In part, that’s what led to Week 1 looking an awful lot like the previous season, with big plays gashing the defense. But the communication steadily improved.

Players who received a call or check on the field began relaying it back to the source, to emphasize they heard and understood it. That’s not always possible in the fast-paced heat of battle, but when time allowed, it became the procedure.

“Everyone knows what’s going on out there, everyone’s understanding the defense,” cornerback Tramon Williams said. “It’s a whole lot better than it was.
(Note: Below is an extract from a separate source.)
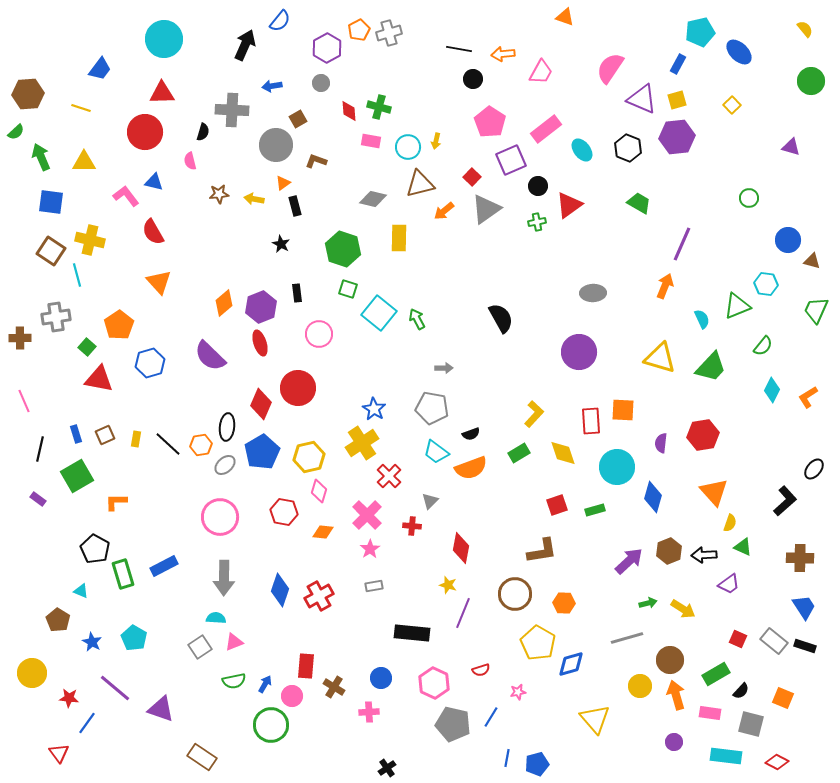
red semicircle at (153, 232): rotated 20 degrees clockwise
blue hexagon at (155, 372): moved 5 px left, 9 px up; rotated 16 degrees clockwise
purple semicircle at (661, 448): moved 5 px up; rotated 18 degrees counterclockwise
We put a lot of focus on it.”

The Packers also emphasized bringing along all the young defenders they threw into the fire early. The first two draft picks, Nick Perry and Jerel Worthy, would eventually get hurt, and they’re not around for the playoffs.

But cornerback Casey Hayward grew into a playmaker, outside linebacker Dezman Moses added to the pass rush, defensive lineman Mike Daniels found a role in the sub packages, and safeties M.D. Jennings and Jerron McMillian became steady presences in the back end.
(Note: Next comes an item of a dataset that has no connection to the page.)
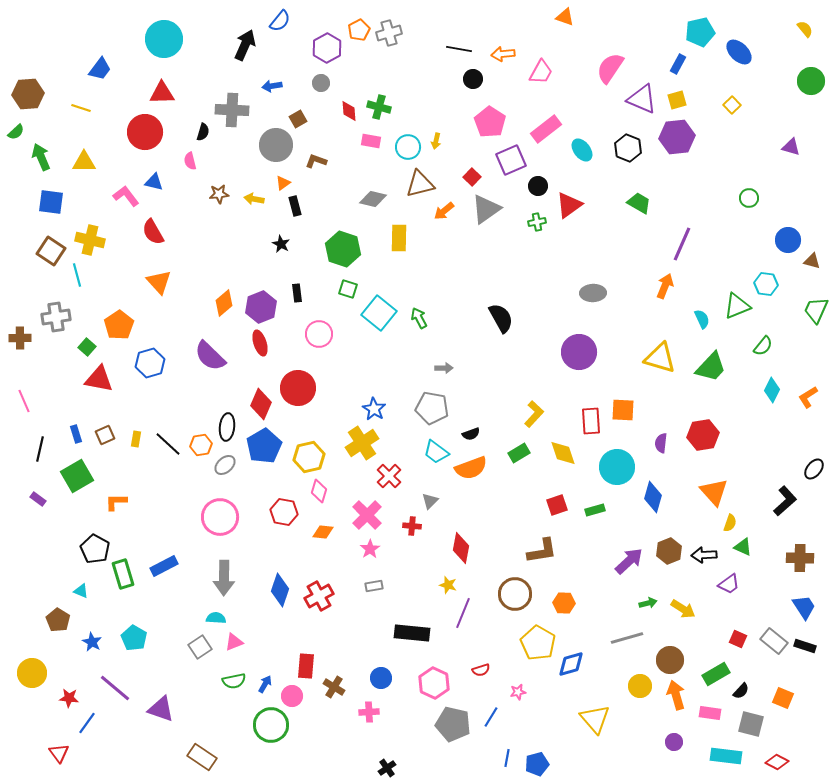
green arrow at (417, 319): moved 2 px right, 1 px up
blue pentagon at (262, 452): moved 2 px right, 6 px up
“We’ve grown a bunch since that first game,” Hawk said. “We’ve definitely taken some big steps since Week 1, but so have they.”

Indeed, the 49ers’ biggest change is the mobile and athletic Colin Kaepernick in place of the pocket passer, Smith. Kaepernick adds a running threat when the play breaks down and with a package of zone-read option calls involving running back Frank Gore.

Being assignment-sound against Kaepernick and his zone-read looks is critical.

“You can’t get nosy,” safety Morgan Burnett said. “You have to do your responsibility. If you have the running back, you have to stay on the running back. If you have the quarterback, you have to stay on the quarterback. Because if you get to guessing and just running around, they can make you pay for it.”

The 49ers also like to exploit mismatches with their two tight ends, Davis and Delanie Walker. Against the Packers in Week 1, Walker didn’t catch a pass, but since Kaepernick took over at QB in Week 11, Walker has 14 of his 21 receptions, 255 of his 344 yards and two of his three TDs.

“Those guys are not like your normal tight ends,” Burnett said. “They can split them out, and you really have to treat them like wide receivers, because they have speed like wide receivers. They’re a big factor in their offense.”

They are factors among the many the Packers must account for in this playoff showdown, but compared to Week 1, they’re all the more prepared to do so.

“They can cause some problems for you,” Hawk said. “But that’s why we’re here. That’s why there’s only eight (teams) left.”